Не давая паузе затянуться, Эйзен ловко упал на колено – прямо в лодке, посреди канатов и вёсел, опасно качнув маленький ялик.

– Ну тогда я вам присягну!

Одна рука – к сердцу, другая – к другу.

– Клянусь отсутствующей честью и потерянным достоинством и обещаюсь перед несуществущим богом и своей эфемерной совестью…

Тиссэ улыбался шире, уже почти смеялся, но взгляда от объектива не отрывал.

– Как же вы невыносимо скучны, – уселся Эйзен обратно на скамью. – Даже присягать расхотелось.


Мать заявила о том, что приезжает, уже купив билеты. Это было некстати – дважды, трижды некстати! Тем более что на проезд (а перемещалась она исключительно в мягком купе) наверняка истратила все остатки высланных им денег. На обратный билет, конечно же, не хватило, и ему придётся озаботиться этим в Одессе. А главное: придётся озаботиться ею самой – на всё то время, которое она решит провести рядом. И парой дней не обойдётся.

Они не виделись вот уже много месяцев, общаясь только в письмах. Прочитай сторонний человек их корреспонденцию – решил бы, что нет на земле матери и сына, более любящих друг друга. «Серёжа, мой бесценный мальчик», – обращалась к нему она. «Моя милая, славная, ненаглядная душка», «дорогая Мамулька», – обращался к ней он. А также – уже в шутку – «любезная Мамаска» и даже «горячо любимый Мопсик» (сравнение с собакой, да ещё столь несимпатичной, её обижало, и это обращение использовал нечасто). В конце письма следовали заверения в любви, непременные эпистолярные поцелуи и объятия в огромных количествах.

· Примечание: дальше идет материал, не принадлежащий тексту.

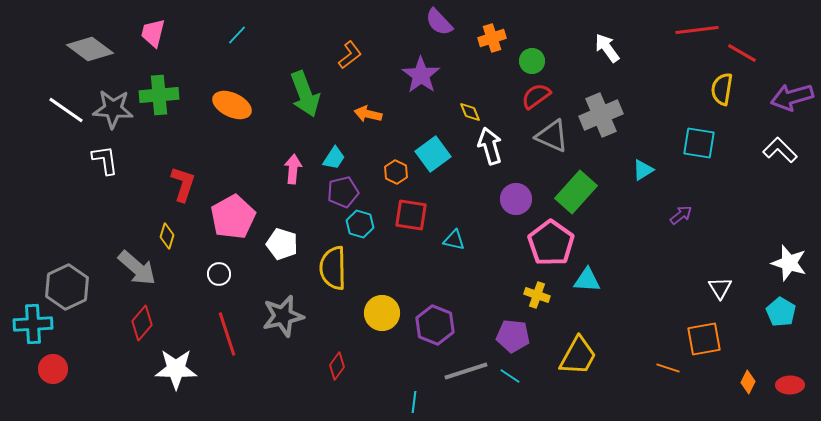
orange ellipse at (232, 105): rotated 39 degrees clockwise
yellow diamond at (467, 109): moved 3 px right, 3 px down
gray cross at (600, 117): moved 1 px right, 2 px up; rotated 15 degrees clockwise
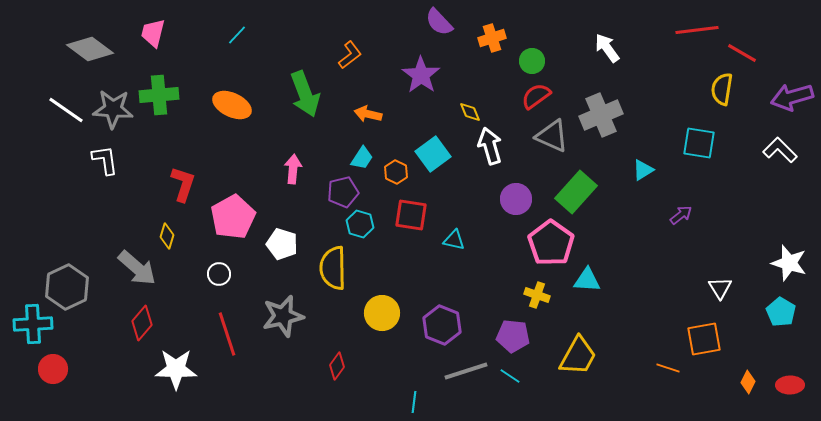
cyan trapezoid at (334, 158): moved 28 px right
purple hexagon at (435, 325): moved 7 px right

Более того, понаблюдай этот сторонний человек за сыном и матерью во время встреч, его уверенность в их нежных чувствах окрепла бы. Она глядела на него с обожанием – не показным и экзальтированным, а истинным, идущим из глубины сердца. Он улыбался ей особой, только для неё предназначенной улыбкой. Эти двое в любой компании и в любой толпе были – как заговорщики, на пару друг с другом.

Сторонний человек ошибся бы: эти двое играли любовь. И не было на земле матери и сына, умеющих так играть.